● THE EXERCISE: Repeat word for word the part of the co-training notes below that opens with the words containing "4.2 Why boosting?" and closes with "to multiple data.".

论文劣势 (现在的观点): 数据集太小,方法比较简单.
可以作为我们工作的比较算法.
- Why semi-supervised?
Unlabeled data can help improving the performance of the learner. - Why co-training?
Different views have their own pros and cons. - How to create different views?
Natural (image, text explaination)
Feature selection (100 -> 30, 25, 28)
What if a view is insufficient? Does not matter. It depends on your objective: theoritical support (ICML), or peformance only (ICDM)? - Why ensemble?
4.1 Why bagging? Simply construct a number of classifiers and vote.
4.2 Why boosting? Theoretical support. AdaBoosting. - Why CV data sampling?
Slightly change the data distribution. More importantly, removal some unwanted samples (outliers).
Basic ideas:
- From one data to multiple data.
Serve for classifiers. - From one classifier to multiple classifiers.
2.1 Use different samples.
2.2 Use different views of the same samples. - How to integrate (ensemble) different classifiers?
3.1 During training. Select and label unlabeled samples for each other.
3.2 After prediction. Simple voting or weighted voting.
Sampling strategies:
- Random sampling with replacement. Enough times will incur good results.
- Cross validation. Partition to 10 parts, each time use 9 parts.
Confidence of an unlabeled instance.
- If the classifier is an SVM, the distance to the classification hyperplane.
- If the classifier is a decision tree, the purity of the leaf node.
- If the classifier is kNN, the purity of neighors.

● SUPPLIED MATERIAL:
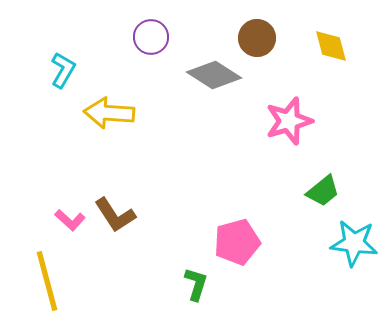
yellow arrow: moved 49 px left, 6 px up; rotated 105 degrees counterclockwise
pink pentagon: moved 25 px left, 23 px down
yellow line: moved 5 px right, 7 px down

● REPLY TO THE TASK:
4.2 Why boosting? Theoretical support. AdaBoosting. - Why CV data sampling?
Slightly change the data distribution. More importantly, removal some unwanted samples (outliers).
Basic ideas:
- From one data to multiple data.